McCook College grad delivers unique tribute to campus
A 1967 graduate of McCook Junior College returned to campus recently to present a unique gift to the place he attended as a student, worked as an employee, and served as a cornerstone of his career.
Jon Burkey, former MCC Physical Resource Director, recently presented MCC Vice President Kelly Rippen a scale model of something that has been of great importance most of his life -- the McCook campus.
The model took him almost as long (eight years) to build as it did for him to get a master’s degree.
“Actually it probably took longer,” Burkey joked.
He built the model largely out of cardboard, glue, rocks, a whole lot of patience and inspiration for the place that shaped his life. Constructed as a topographical model, it also includes histories of each of the buildings. The model measures six feet long by two feet wide and includes 10 campus buildings.
“This was my cold-weather project,” he said. After retiring from MCC in 2009 he moved to Lincoln where one of his first warm-weather projects was restoring a 1956 Chevy.
Burkey attended MCC when there was an abundance of students enrolling in college in part because of the Vietnam war and deferments for full-time students. At that time the McCook College only had McMillen Hall and True Hall for classrooms.

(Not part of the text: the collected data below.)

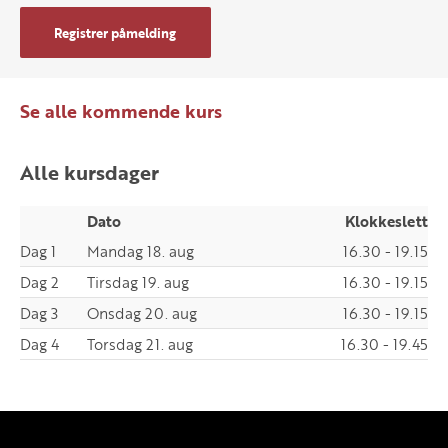
Registrer påmelding
Se alle kommende kurs
Alle kursdager
Dato
Klokkeslett
Dag 1
Mandag 18. aug
16.30 - 19.15
Dag 2
Tirsdag 19. aug
16.30 - 19.15
Dag 3
Onsdag 20. aug
16.30 - 19.15
Dag 4
Torsdag 21. aug
16.30 - 19.45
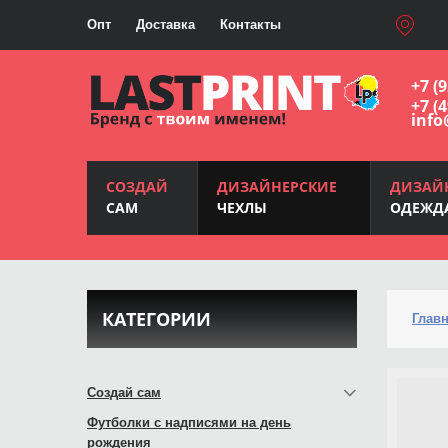
Опт
Доставка
Контакты
+7 (
+7 (
info
СОЗДАЙ
ДИЗАЙНЕРСКИЕ
ДИЗАЙ
САМ
ЧЕХЛЫ
ОДЕЖД
КАТЕГОРИИ
Глав
Создай сам
Футболки с надписями на день
рождения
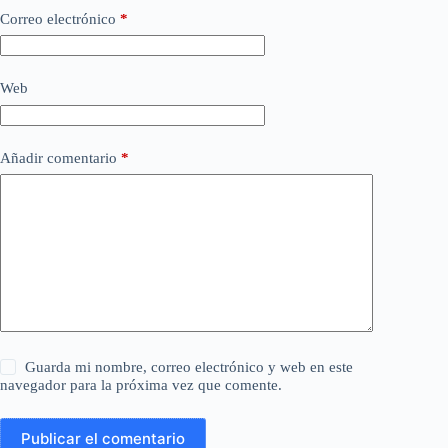
Correo electrónico
*
Web
Añadir comentario
*
Guarda mi nombre, correo electrónico y web en este
navegador para la próxima vez que comente.
Publicar el comentario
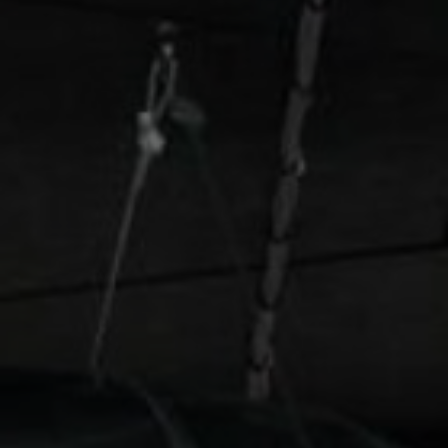
Tietoa meistä
Yhteystiedot
Pattern Tile Tool
Valitse maa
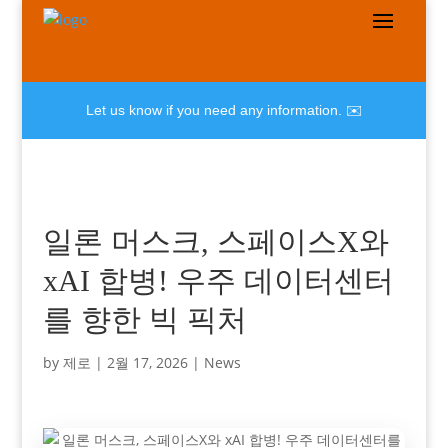
Let us know if you need any information. ✉️
일론 머스크, 스페이스X와
xAI 합병! 우주 데이터센터
를 향한 빅 픽처
by
제로
|
2월 17, 2026
|
News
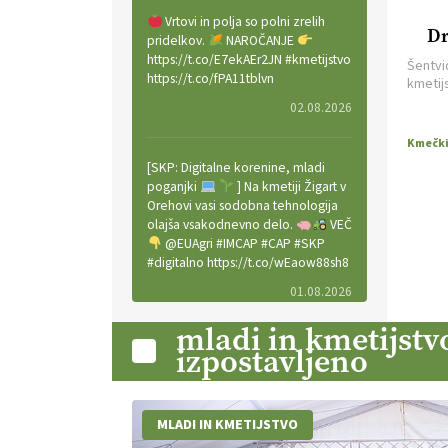
Vrtovi in polja so polni zrelih
Dr
pridelkov.
NAROČANJE
https://t.co/E7ekAEr2JN #kmetijstvo
Šentvid
https://t.co/fPA11tblvn
kmetij
vse Slo
02.08.2026
člani 
premiš
znova 
[SKP: Digitalne korenine, mladi
prired
poganjki
] Na kmetiji Žigart v
[…]
Orehovi vasi sodobna tehnologija
olajša vsakodnevno delo.
VEČ
@EUAgri #IMCAP #CAP #SKP
#digitalno https://t.co/wEaow88sh8
01.08.2026
mladi in kmetijstv
izpostavljeno
Valter Kobal in Mojca Tiršek vodita
ekološko vinsko posestvo Fedora
na Krasu.
VEČ
https://t.co/LaVojgKwfF
MLADI IN KMETIJSTVO
https://t.co/QHIZn0XP70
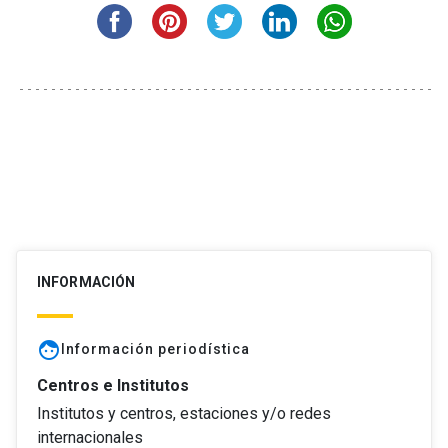
INFORMACIÓN
face
Información periodística
Centros e Institutos
Institutos y centros, estaciones y/o redes
internacionales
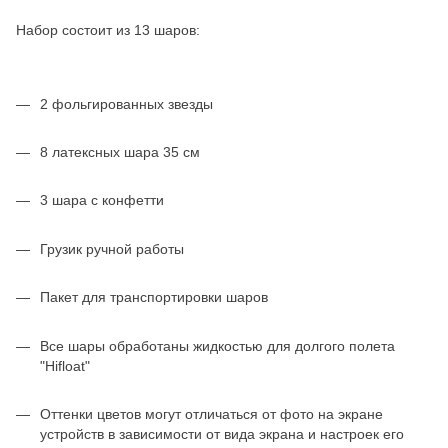
Набор состоит из 13 шаров:
2 фольгированных звезды
8 латексных шара 35 см
3 шара с конфетти
Грузик ручной работы
Пакет для транспортировки шаров
Все шары обработаны жидкостью для долгого полета
"Hifloat"
Оттенки цветов могут отличаться от фото на экране
устройств в зависимости от вида экрана и настроек его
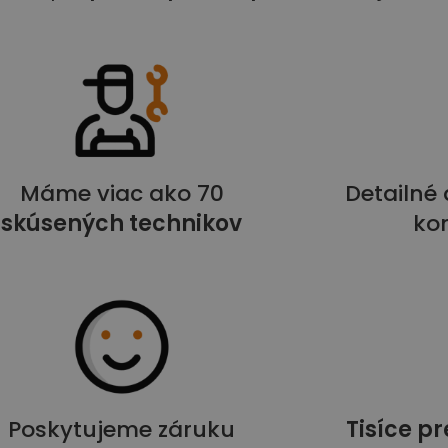
Máme viac ako 70
Detailné
skúsených technikov
kon
Poskytujeme záruku
Tisíce p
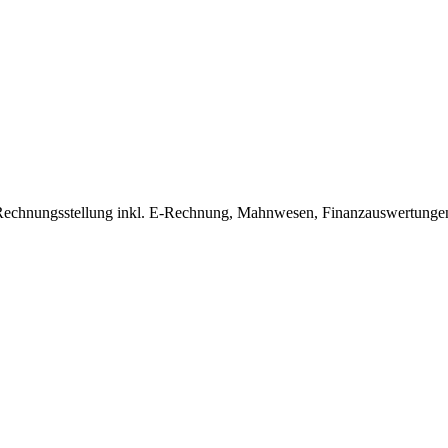
t Rechnungsstellung inkl. E-Rechnung, Mahnwesen, Finanzauswertungen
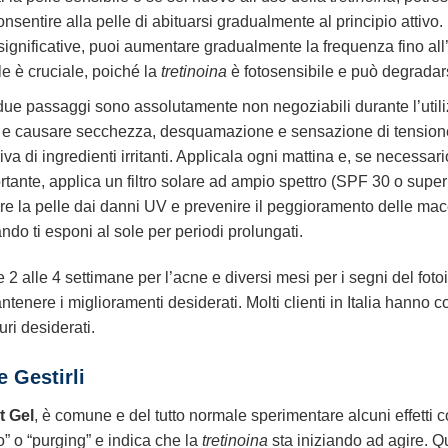
nsentire alla pelle di abituarsi gradualmente al principio attiv
i significative, puoi aumentare gradualmente la frequenza fino al
le è cruciale, poiché la
tretinoina
è fotosensibile e può degradars
ue passaggi sono assolutamente non negoziabili durante l’util
ole e causare secchezza, desquamazione e sensazione di tension
 di ingredienti irritanti. Applicala ogni mattina e, se necessar
ante, applica un filtro solare ad ampio spettro (SPF 30 o superi
re la pelle dai danni UV e prevenire il peggioramento delle ma
ndo ti esponi al sole per periodi prolungati.
alle 2 alle 4 settimane per l’acne e diversi mesi per i segni del 
tenere i miglioramenti desiderati. Molti clienti in Italia hanno 
uri desiderati.
e Gestirli
t Gel
, è comune e del tutto normale sperimentare alcuni effetti 
” o “purging” e indica che la
tretinoina
sta iniziando ad agire. Qu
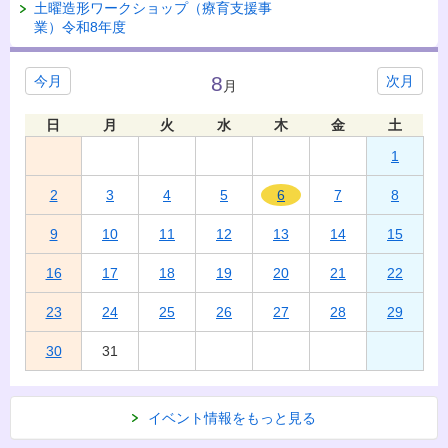
土曜造形ワークショップ（療育支援事
業）令和8年度
8
今月
次月
月
日
月
火
水
木
金
土
1
2
3
4
5
6
7
8
9
10
11
12
13
14
15
16
17
18
19
20
21
22
23
24
25
26
27
28
29
30
31
イベント情報をもっと見る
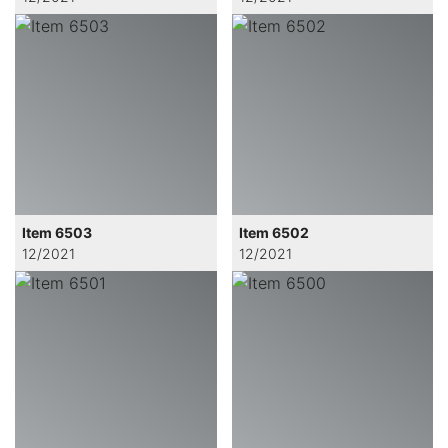
Item 6503
Item 6502
12/2021
12/2021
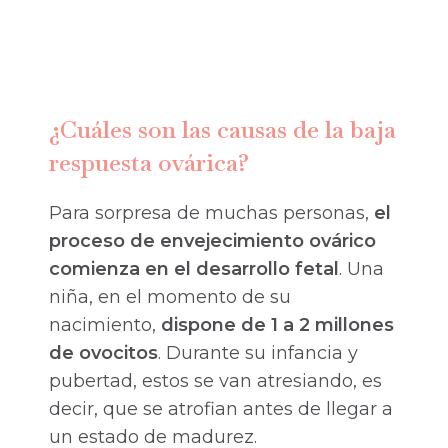
¿Cuáles son las causas de la baja
respuesta ovárica?
Para sorpresa de muchas personas,
el
proceso de envejecimiento ovárico
comienza en el desarrollo fetal
. Una
niña, en el momento de su
nacimiento,
dispone de 1 a 2 millones
de ovocitos
. Durante su infancia y
pubertad, estos se van atresiando, es
decir, que se atrofian antes de llegar a
un estado de madurez.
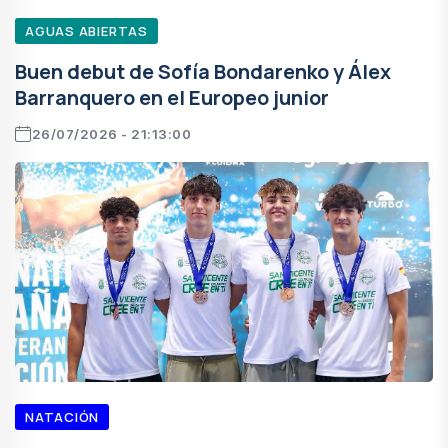
AGUAS ABIERTAS
Buen debut de Sofía Bondarenko y Álex
Barranquero en el Europeo junior
26/07/2026 - 21:13:00
NATACIÓN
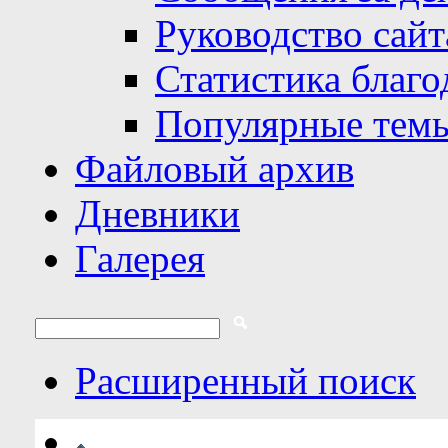
Руководство сайт
Статистика благо
Популярные тем
Файловый архив
Дневники
Галерея
Расширенный поиск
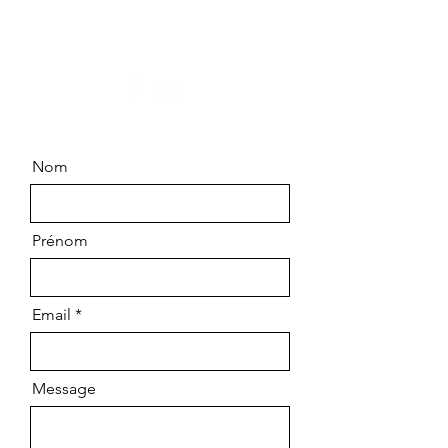
83790 PIGNANS
06.99.63.14.64
Nom
Prénom
Email
Message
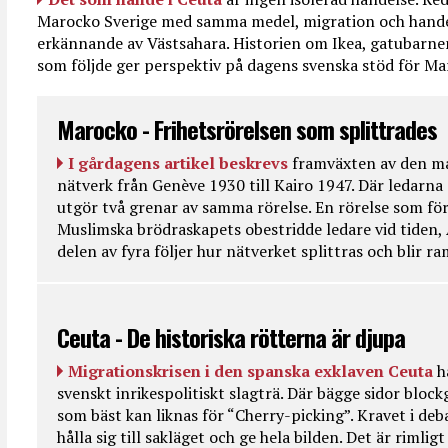
Marocko Sverige med samma medel, migration och handel
erkännande av Västsahara. Historien om Ikea, gatubarn
som följde ger perspektiv på dagens svenska stöd för 
Marocko - Frihetsrörelsen som splittrades
I gårdagens artikel beskrevs
framväxten av den ma
nätverk från Genève 1930 till Kairo 1947. Där ledarna
utgör två grenar av samma rörelse. En rörelse som fö
Muslimska brödraskapets obestridde ledare vid tiden, 
delen av fyra följer hur nätverket splittras och blir r
Ceuta - De historiska rötterna är djupa
Migrationskrisen i den spanska exklaven Ceuta
h
svenskt inrikespolitiskt slagträ. Där bägge sidor bloc
som bäst kan liknas för “Cherry-picking”. Kravet i deba
hålla sig till sakläget och ge hela bilden. Det är rimlig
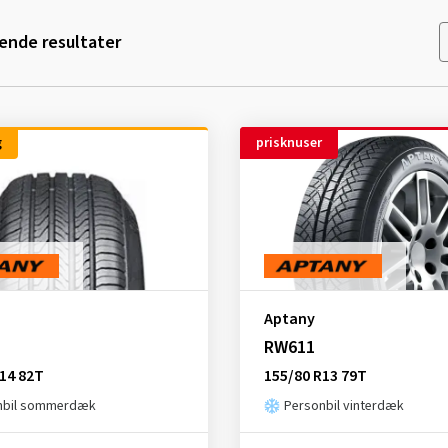
nde resultater
g
prisknuser
Aptany
RW611
14 82T
155/80 R13 79T
nbil sommerdæk
Personbil vinterdæk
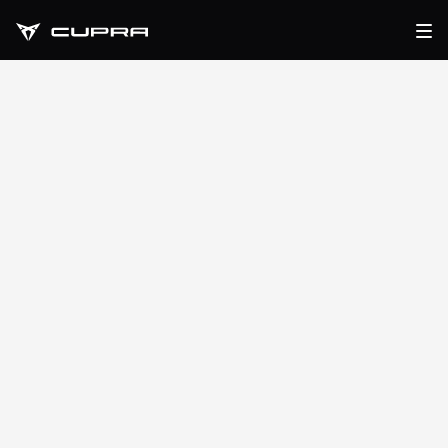
Service CUPRA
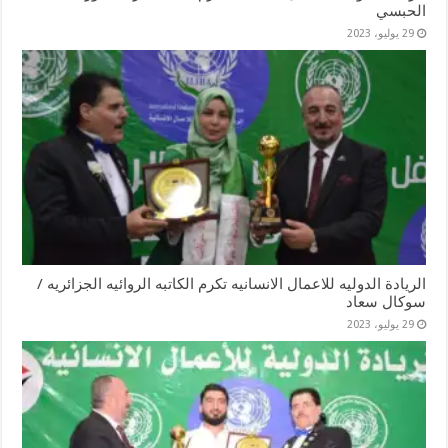
الحبسي
29 يوليو، 2023
الريادة الدوليه للاعمال الانسانيه تكرم الكاتبه الروائيه الجزائريه /
سوكال سعاد
29 يوليو، 2023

To handle all the “extra students” the college opened an annex at the old YMCA.
Burkey came to McCook from Bartley and after exploring several career options, including mortuary sciences, he recalls the exact moment when his career came into focus.
“I was in a class the college annexed at the YMCA, and my speech teacher, Mrs. Crosby, asked me late in my sophomore year what I was going to do. I said I didn’t know. She said, ‘You need to be a teacher,'" Burkey recalled.
He took her advice and was involved in education for 40 years. He received his bachelor's degree at Kearney State College in Speech, Theater and Social Sciences and also received a master's in Speech Communication.
He spent nine years teaching in Shelton and Holdrege before getting his second master's degree in school administration. He spent four years as principal at Wymore then received his specialist's degree in administration at Kearney and took a job as superintendent at Perkins County in Grant where he spent 16 years. In 1998, he applied for the superintendent position at McCook High School which gave him the opportunity to come back and be closer to family.
In June of 2002 Burkey started his job as MCC Physical Resource Director and continued through October of 2009. He was at the center of major renovations at most every building on campus – including most notably major improvements at McMillen Hall with the establishment of the Hormel Family Technology Center for Business and Industry; construction of the black box theater, new music labs, and dedicated space for EMT programs in Tipton Hall; the addition of a Graphic Design program in Wrightstone, and the expansion of the Center for Applied Science and Technology (CAST) at 112 E. Second, in McCook.
Following original blueprints and photos, he built each of the 10 buildings, one at a time. He said True Hall was the most difficult one to recreate because it had so many odd juts and additions over the years.
Burkey said his fellow classmates, instructors, staff and later his colleagues – and those that came before and after him – have helped form and develop what he believes to be one of the college's greatest assets: tradition.
"It starts with that one-on-one contact, things like people reaching out to make someone feel welcome. It never stops, and it extends throughout the community and not just from people working for the college,” Burkey said when he retired in 2009. “It's a pride thing, community wide, and it is genuine. This area embraces its proud college tradition and has taken ownership like few community colleges do."
While Burkey surprised the college with the gift Rippen assured him his model is greatly appreciated, and staff will find an appropriate way to prominently display and maintain his love of the college and its history.